• [Problem to solve]:
Transcribe exactly the lines from the top of the records below through the line that holds "left shoulder: (532, 418)", both included, with no pictures.

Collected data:

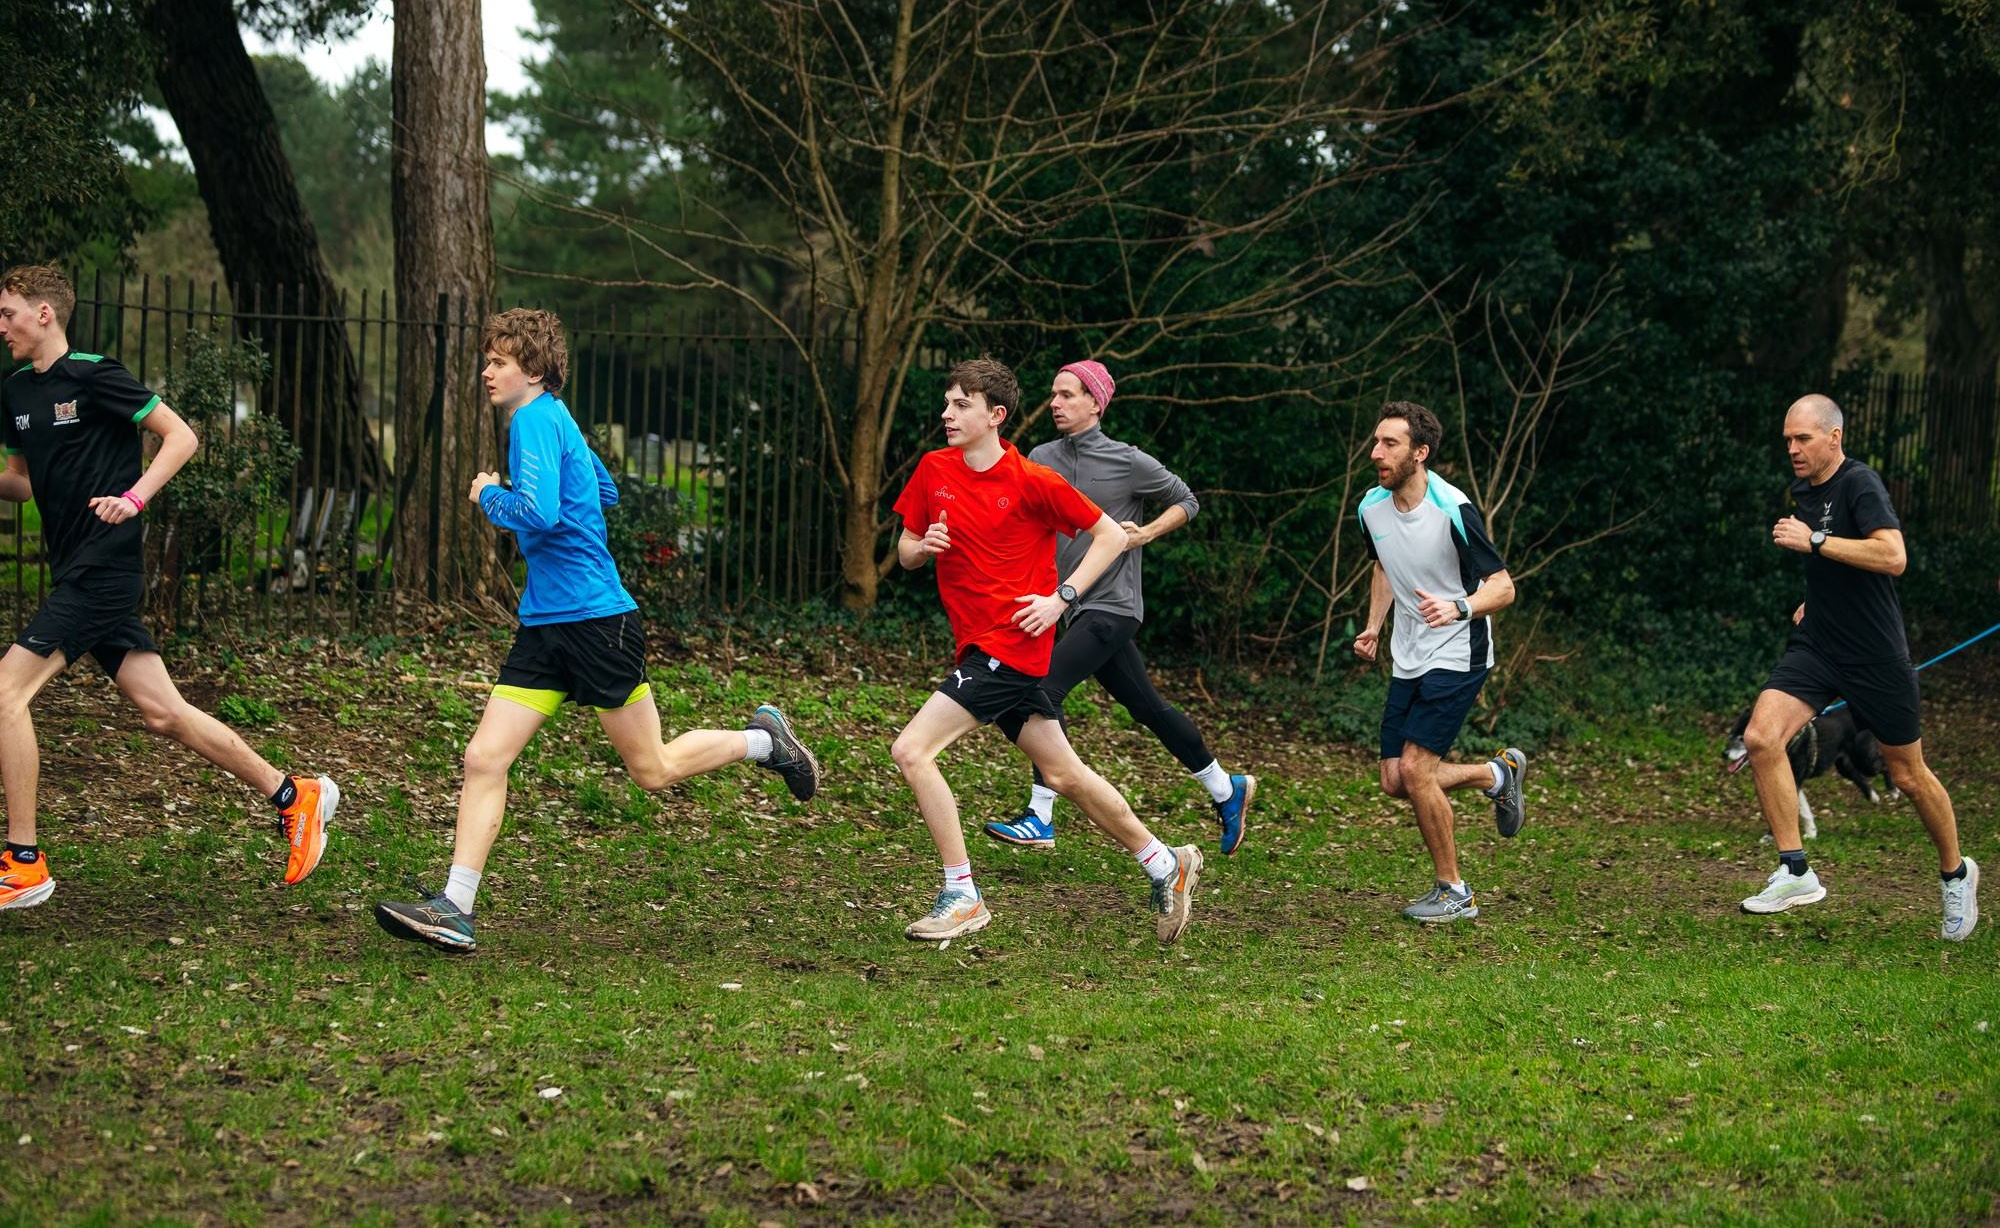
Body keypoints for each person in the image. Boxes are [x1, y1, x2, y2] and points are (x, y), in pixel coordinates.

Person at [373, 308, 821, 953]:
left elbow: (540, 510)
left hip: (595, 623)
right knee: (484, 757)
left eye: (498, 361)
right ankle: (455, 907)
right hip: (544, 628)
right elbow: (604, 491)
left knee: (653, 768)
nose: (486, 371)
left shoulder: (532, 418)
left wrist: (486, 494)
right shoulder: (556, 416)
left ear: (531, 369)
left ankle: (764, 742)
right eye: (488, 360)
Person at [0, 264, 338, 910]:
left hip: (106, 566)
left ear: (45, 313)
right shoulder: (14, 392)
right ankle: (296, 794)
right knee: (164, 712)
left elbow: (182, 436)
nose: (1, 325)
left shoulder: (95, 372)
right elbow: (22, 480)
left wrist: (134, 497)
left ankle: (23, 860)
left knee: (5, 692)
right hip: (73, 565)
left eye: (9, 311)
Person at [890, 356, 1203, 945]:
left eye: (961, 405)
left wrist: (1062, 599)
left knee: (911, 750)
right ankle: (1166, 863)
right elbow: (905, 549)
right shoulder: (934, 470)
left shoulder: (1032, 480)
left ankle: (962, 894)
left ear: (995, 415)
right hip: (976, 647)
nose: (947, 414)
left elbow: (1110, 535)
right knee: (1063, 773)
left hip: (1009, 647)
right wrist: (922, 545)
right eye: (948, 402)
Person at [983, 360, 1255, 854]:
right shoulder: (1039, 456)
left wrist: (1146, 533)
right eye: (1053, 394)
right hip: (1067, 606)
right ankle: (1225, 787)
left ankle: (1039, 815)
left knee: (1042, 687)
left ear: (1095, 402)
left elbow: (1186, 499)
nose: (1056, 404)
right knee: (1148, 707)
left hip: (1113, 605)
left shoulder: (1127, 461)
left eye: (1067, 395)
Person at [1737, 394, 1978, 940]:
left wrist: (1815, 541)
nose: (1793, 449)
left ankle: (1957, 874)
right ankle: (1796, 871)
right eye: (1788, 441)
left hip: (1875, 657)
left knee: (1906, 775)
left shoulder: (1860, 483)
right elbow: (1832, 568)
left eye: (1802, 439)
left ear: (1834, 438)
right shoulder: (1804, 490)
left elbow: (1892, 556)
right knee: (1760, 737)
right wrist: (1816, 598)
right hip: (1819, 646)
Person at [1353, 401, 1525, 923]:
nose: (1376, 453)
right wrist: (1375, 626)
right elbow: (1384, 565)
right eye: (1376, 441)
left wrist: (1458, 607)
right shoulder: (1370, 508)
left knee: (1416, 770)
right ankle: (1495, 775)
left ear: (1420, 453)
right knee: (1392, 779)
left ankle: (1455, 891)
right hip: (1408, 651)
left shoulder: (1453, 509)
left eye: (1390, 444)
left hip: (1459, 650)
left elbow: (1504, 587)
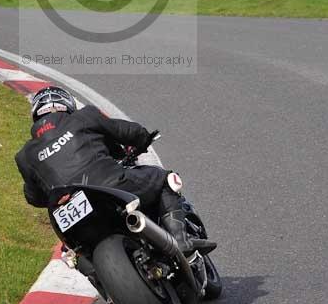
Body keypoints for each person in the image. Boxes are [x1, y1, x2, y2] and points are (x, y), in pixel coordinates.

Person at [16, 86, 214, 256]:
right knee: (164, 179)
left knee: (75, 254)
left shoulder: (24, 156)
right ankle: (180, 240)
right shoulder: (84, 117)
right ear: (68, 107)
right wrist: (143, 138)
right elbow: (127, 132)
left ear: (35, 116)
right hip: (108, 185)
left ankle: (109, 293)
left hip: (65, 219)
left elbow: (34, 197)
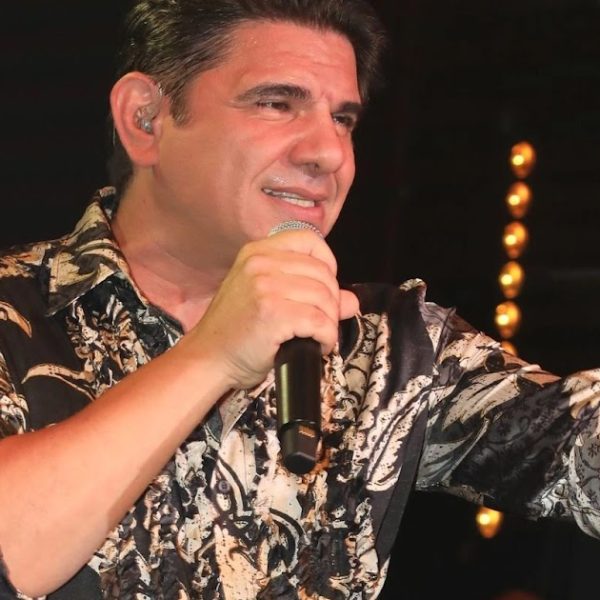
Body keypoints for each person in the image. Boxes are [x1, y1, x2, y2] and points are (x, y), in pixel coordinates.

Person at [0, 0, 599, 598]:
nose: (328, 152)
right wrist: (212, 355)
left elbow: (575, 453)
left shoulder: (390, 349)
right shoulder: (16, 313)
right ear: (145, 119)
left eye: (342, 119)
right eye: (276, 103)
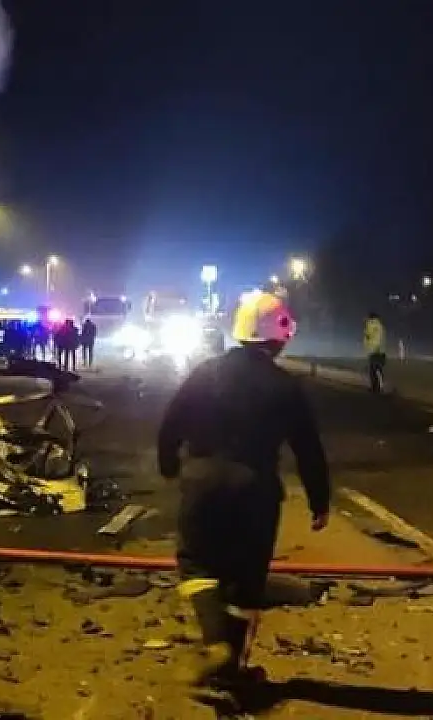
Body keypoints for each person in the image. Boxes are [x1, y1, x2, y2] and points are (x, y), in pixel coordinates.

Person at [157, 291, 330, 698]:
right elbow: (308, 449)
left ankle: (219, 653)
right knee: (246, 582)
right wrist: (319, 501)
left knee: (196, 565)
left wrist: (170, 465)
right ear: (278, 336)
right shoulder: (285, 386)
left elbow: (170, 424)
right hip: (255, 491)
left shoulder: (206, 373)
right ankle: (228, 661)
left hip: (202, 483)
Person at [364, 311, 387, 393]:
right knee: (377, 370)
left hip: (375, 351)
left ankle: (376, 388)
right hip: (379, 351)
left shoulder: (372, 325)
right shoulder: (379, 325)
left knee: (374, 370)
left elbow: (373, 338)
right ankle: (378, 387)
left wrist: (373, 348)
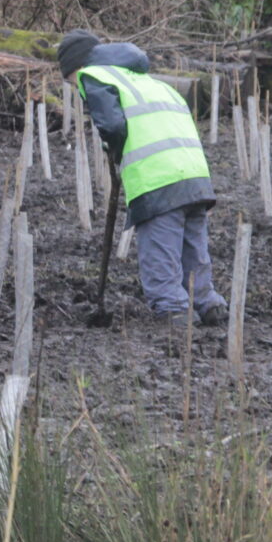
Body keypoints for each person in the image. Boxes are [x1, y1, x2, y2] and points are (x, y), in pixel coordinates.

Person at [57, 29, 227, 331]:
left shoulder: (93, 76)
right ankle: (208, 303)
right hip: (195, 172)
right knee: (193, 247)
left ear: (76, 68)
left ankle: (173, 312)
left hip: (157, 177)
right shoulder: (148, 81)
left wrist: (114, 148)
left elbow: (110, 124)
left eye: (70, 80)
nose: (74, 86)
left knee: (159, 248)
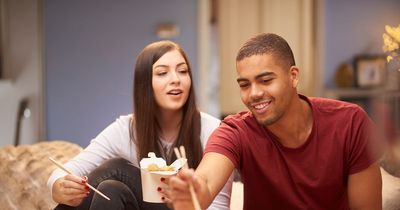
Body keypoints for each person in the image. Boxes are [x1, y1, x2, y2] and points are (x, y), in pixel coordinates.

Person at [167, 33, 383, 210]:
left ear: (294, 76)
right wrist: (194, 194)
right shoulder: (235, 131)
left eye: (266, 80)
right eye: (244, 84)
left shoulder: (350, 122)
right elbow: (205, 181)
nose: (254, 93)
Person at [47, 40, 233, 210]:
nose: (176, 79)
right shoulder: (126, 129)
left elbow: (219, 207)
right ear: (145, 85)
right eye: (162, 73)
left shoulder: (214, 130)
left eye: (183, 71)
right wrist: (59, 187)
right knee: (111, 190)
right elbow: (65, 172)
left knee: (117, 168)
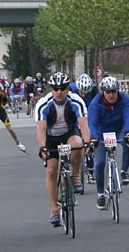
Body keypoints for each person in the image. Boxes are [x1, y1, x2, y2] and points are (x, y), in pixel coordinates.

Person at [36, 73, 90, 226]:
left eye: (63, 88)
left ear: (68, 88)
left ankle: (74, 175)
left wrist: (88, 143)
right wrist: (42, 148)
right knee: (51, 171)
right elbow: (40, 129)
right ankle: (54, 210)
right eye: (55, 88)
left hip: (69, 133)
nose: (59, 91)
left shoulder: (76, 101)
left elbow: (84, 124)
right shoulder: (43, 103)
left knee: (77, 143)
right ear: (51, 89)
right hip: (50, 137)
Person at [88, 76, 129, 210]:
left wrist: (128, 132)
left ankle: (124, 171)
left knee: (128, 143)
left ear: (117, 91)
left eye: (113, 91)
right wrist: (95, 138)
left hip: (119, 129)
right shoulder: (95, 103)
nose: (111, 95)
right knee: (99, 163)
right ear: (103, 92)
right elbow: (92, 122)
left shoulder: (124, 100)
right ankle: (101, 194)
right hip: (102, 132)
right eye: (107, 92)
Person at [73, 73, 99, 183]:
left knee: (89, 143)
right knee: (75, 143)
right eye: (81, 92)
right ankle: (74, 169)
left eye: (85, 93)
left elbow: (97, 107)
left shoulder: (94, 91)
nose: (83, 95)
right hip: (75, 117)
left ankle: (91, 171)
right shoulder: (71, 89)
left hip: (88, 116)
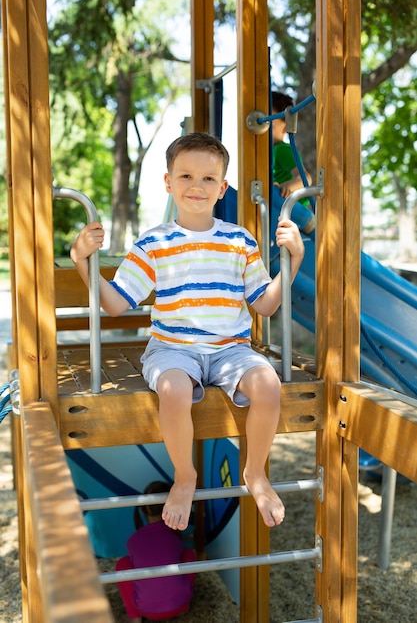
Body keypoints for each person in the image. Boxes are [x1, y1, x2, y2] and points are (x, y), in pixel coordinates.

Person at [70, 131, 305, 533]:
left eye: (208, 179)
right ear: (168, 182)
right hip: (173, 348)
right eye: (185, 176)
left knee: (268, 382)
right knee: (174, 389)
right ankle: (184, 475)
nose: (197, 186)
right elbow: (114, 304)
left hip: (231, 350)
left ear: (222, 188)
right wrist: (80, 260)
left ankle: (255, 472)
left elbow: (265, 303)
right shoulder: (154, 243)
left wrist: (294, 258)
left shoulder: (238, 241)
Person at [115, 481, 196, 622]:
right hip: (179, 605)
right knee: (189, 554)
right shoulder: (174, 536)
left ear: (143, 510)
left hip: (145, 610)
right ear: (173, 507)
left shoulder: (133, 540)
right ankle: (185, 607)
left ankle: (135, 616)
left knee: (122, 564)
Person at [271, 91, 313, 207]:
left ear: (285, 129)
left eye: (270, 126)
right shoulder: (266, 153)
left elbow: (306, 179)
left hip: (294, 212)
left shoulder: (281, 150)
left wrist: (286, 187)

• [Solution for this exercise]:
Body keypoints for each person in the image. Boxes are [x1, y1, x2, y2] and points are (x, y), in pixel coordinates.

Person at [373, 308, 821, 953]:
left elbow: (540, 510)
left hip: (595, 623)
right knee: (484, 757)
left eye: (498, 361)
right ankle: (455, 907)
right hip: (544, 628)
right elbow: (604, 491)
left knee: (653, 768)
nose: (486, 371)
left shoulder: (532, 418)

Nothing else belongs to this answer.